Sócrates against Juve with a message for fans to vote

It is interesting that despite his left-wing beliefs, Sócrates never took to party politics. Other players in the Corinthian’s joined the Centrist Party of the Worker’s party but Sócrates seemed much more content spreading a message of political engagement and activism that cut across party lines and in doing became more overtly anti the current dictatorial establishment. He didn’t mind who Brazilians voted for, as long as they were voting and engaging in a legitimate democratic system.

Ultimately, mass mobilization of the working class and the emergence of the then lesser known Lula Da Silva was what caused the regime to collapse in 1985. It’s easy to look back on the significance of Sócrates’s role within this wider movement through rose-tinted spectacles. In fact, disillusioned with the slow ebb of democracy across Brazil, he actually left to play his football in Italy in 1984 as a symbol of protest. But that is also not to say his impact on Corinthians was not insignificant. It is more helpful, though, to analyse Sócrates’s actions and ideology as just one piece of a much larger and more complex revolutionary canvas.
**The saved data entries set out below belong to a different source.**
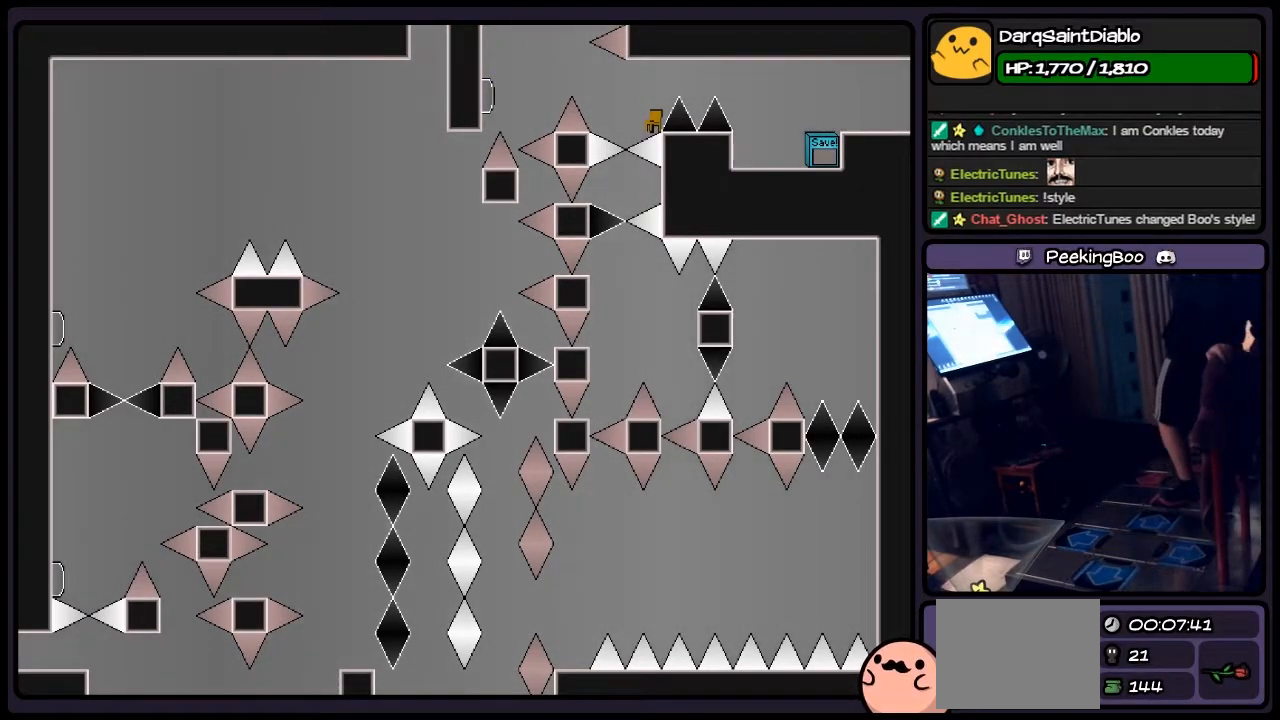
{"keys": ["shift"], "events": [[117, "shift", "down"], [283, "z", "down"], [450, "z", "up"]]}
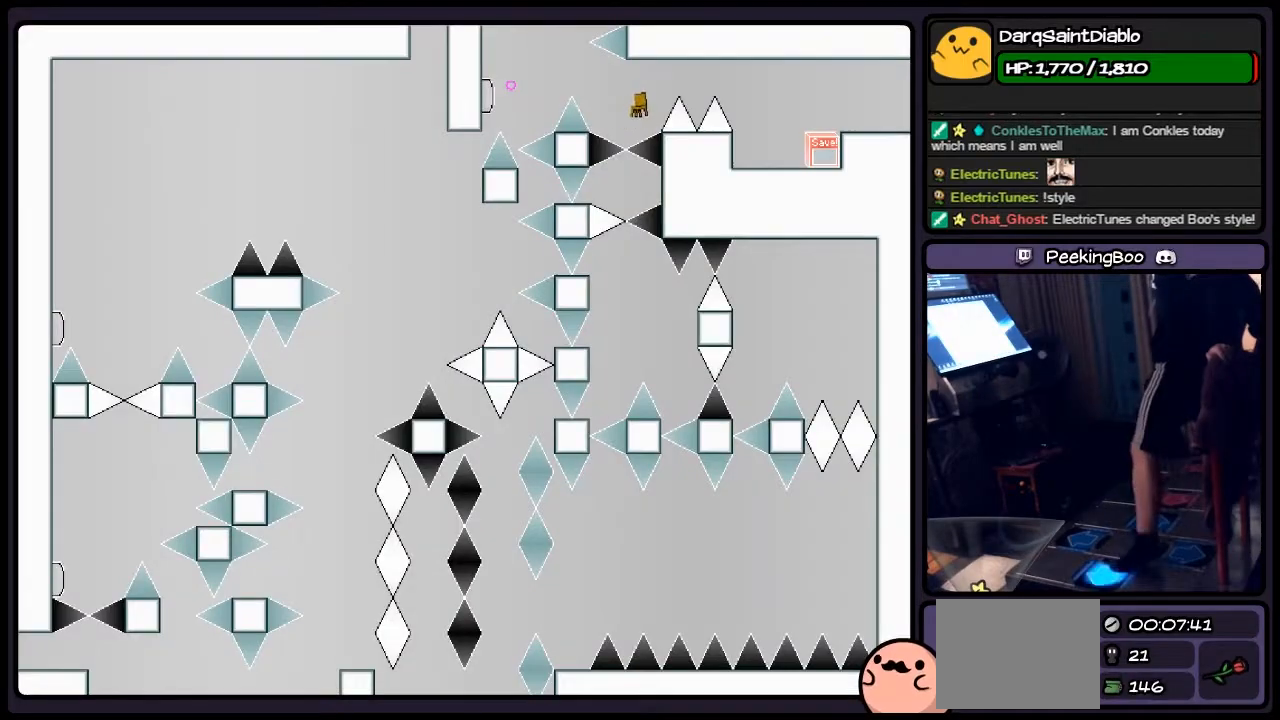
{"keys": ["right"], "events": [[33, "left", "down"], [250, "shift", "up"], [367, "left", "up"], [417, "right", "down"]]}
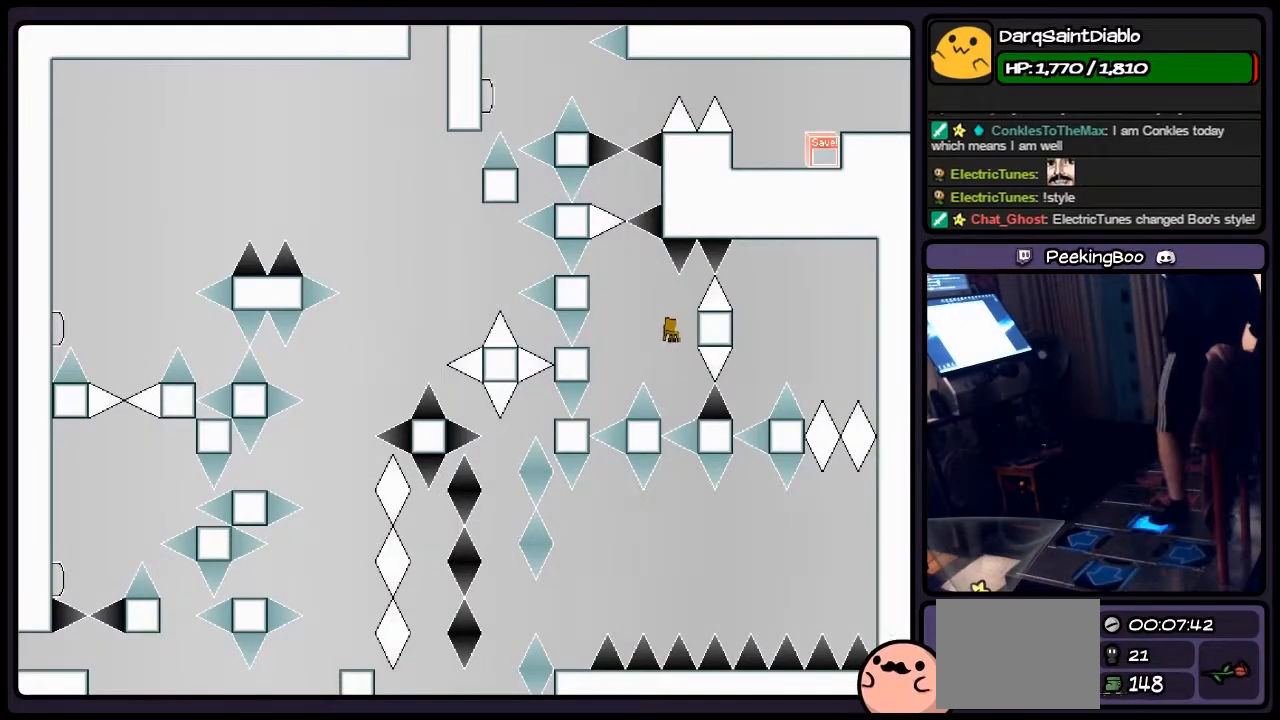
{"keys": ["shift"], "events": [[167, "right", "up"], [250, "shift", "down"]]}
And we can also quite easily and justifiably romanticise Sócrates as a human. The Corinthians Democracy movement was quite unique; in my mind there is quite literally no kind of comparable intersection between sport and politics (if there is, please comment below ). Not just this, he somehow managed to express his worldview through his football skills and decision-making on the pitch as much as through his political activism. That is quite unique.

This is not the first documentation of his life and experiences and, testimony to his enduring legacy, it won’t be the last. As this article wraps up it feels almost inevitable to compare Sócrates with the great number of professional Brazilian footballers who now stand in support of their current right-wing pro-guns climate-change sceptic President, Jair Bolsonaro. Sócrates is certainly different to these guys, and more likeable too, but there has also been a broader contextual shift which makes it unclear how useful it is to compare specific individuals. Has football become so commercialised and professionalized that it is unlikely it will ever produce another Sócrates? Only time will tell, but maybe Raheem Sterling has already answered that question. For the time being, though, quiet comfort can be taken by simply revisiting Sócrates’s life and celebrating his uniqueness.